The ATEM Television Studio is a video and audio mixer (or switcher, as the old guard call it). It allows you to mix up to six cameras down into a single output program feed, live. You can add keys, masks, and titles, and it features a built-in H.264 encoder that puts this little stick of tricks firmly on the webcaster's radar.

What Problem Does It Solve?

As recently as 2009, all the kit that I needed to run a three- or four-camera SD composite video shoot with live encode and IP streaming back to the CDN would fit snugly into the back of a Mercedes VITO Van. The video and audio production and mixing technology alone took up about a sixth of the space in the vehicle, and the encoders, switching, and monitoring took up another third, with the rest being allocated for cables, UPS and seating.

My kit bag with the ATEM TV Studio in it fits in a briefcase. With my laptop, iPad, and a small portable CellMux in this bag, the contents of my briefcase provide not only an equivalent capability to the kit in the VITO, but at the improved SDI or HDMI HD standards, and with a hardware H.264 encoder instead of a dual pair of software-based encoders (which, though more flexible, were less reliable).

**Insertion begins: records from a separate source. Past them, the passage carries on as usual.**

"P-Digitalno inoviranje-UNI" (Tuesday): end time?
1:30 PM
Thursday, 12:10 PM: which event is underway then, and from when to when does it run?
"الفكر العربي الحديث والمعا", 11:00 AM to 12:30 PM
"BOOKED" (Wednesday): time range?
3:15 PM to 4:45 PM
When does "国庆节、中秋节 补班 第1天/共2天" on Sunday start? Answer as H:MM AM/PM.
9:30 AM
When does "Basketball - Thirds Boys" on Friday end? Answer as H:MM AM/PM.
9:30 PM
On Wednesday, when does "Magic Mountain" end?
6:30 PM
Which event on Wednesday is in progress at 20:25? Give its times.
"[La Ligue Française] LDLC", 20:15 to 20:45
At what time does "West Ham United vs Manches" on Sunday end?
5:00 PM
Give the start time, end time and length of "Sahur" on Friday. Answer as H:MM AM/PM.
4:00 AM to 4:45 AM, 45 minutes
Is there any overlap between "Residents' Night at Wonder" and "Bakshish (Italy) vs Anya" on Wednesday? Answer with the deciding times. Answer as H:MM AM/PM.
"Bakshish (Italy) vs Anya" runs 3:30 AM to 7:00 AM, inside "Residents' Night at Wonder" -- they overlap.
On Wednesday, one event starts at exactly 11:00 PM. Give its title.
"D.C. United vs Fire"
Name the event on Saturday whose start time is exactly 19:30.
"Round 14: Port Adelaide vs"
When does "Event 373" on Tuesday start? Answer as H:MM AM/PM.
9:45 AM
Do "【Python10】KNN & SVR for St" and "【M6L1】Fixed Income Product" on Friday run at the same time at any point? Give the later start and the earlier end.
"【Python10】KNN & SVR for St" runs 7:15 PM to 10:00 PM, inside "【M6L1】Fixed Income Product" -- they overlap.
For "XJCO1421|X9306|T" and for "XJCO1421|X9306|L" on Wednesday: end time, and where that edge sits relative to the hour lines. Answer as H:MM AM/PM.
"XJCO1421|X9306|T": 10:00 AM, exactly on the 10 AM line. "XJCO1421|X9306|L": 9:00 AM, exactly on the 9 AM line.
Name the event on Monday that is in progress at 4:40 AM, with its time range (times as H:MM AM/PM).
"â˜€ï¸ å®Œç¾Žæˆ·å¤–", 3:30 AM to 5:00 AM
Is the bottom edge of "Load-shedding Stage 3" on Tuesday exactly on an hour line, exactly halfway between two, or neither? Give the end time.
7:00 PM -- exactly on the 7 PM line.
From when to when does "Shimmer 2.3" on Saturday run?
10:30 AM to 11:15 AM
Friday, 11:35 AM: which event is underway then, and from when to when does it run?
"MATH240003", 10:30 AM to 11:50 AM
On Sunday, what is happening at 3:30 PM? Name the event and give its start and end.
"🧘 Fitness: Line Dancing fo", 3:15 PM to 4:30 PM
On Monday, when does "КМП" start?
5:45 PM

With the ATEM in my kit, I can carry a six-channel TV station in a single bag.

Two Shortcomings

If Blackmagic Design had included an analog input-instead of the higher-quality, but less common AES / EBU digital audio input--I wouldn't have to carry the Tascam Audio converter (which, while light, is relatively big). This appears to be a common complaint on various forums. While I also like the rack form factor in some ways, I would also like to see the unit small enough to drop into a shoulder bag (rather than stick out). Given that this is simple a case-and-board layout issue, I would hope to see Blackmagic Design introduce more field-ready (rather than data center-ready) form factors in time.

The other shortcoming I found is that while the app supports loading the media slots of the device with image files, it appears I need a more expensive and bulkier model to load animations/ MOVs and so on into the media slots--its really a question of adding a little memory to the device.